Winter seas in False Bay

It’s calmer on the False Bay side when the nor’westerly Atlantic swells push onto the coast; though the wave height may not be as high as along the western edge of the Cape Peninsula there is still power in the break.   We watch with great anxiety for the otters and penguins as they exit the surging waters.    Fortunately the Boulders’ penguin colony is sited in a sheltered sandy cove, with a defence of boulders breaking up the force of the water.  Still these sturdy little creatures risk being tumbled in the surf.   Once on land they head for shelter from the strong winds.   Interesting to see the Cape cormorants happily hunkered down amongst the penguins. (Note the little penguin with the missing foot.)

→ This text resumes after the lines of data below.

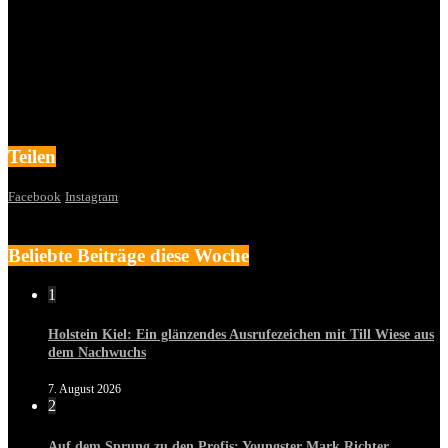
Teilen
Facebook
Instagram
Beliebte Beiträge diese Woche
1
Holstein Kiel: Ein glänzendes Ausrufezeichen mit Till Wiese aus
dem Nachwuchs
7. August 2026
2
Auf dem Sprung zu den Profis: Youngster Mark Richter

Close by the Cape clawless otters (Aonyx capensis) maintain secret holts on land where they can hole up out of the rough seas.  We’ve been fortunate to observe a pair which have returned to the area near our garden since the vegetation has regenerated after the devastating fires.  Unlike the penguins’ sandy beach landing, the otters negotiate a rocky shore and often suffer from  injuries.  Pyjama shark is the catch of the day. If you’d like to read more details about the otters Wilf Nussey’s enthralling stories are here.



35 thoughts on “Winter seas in False Bay

  1. It’s a rough life for them. I feel for the little guy with the bum foot. The otter has a curious expression, as if to say, ‘Who are you looking at?’ 😉

    1. Rough and perilous – the penguins are on the endangered list. Yes i think this was one of the younger otters. I kind of blundered into the scene and know that it was aware of my presence. Generally they take off, this one kept casting an ‘eye’ in my direction 🙂

      1. I was in SA for 12 years most of it in Cape Town, plus several visits since leaving in 1984. Two children born in Johannesburg and the youngest in Fishhoek. So many memories 🙂

    1. Beguiling they are! Yes it’s concerning especially as the penguin numbers decrease. Good news that there is that new colony starting at Tenakwa National Park – relocating them closer to the anchovie/prey shoals may help them recover.

      1. Good to know a new colony is being started. Hopefully the food sources will be sufficient. I have not been able to find anything about Tenakwa National Park. Please can you point me in the right direction. Thanks.

      2. Hi Carol, apologies for a bit of misinformation here. I recently read an article on events held on World Ocean Day and rehabilitated penguins being released at Lookout Beach in Plett. I misread that a new colony would be set up at the facility Tenikwa. It appears that there are plans to establish a site in the Plett vicinity.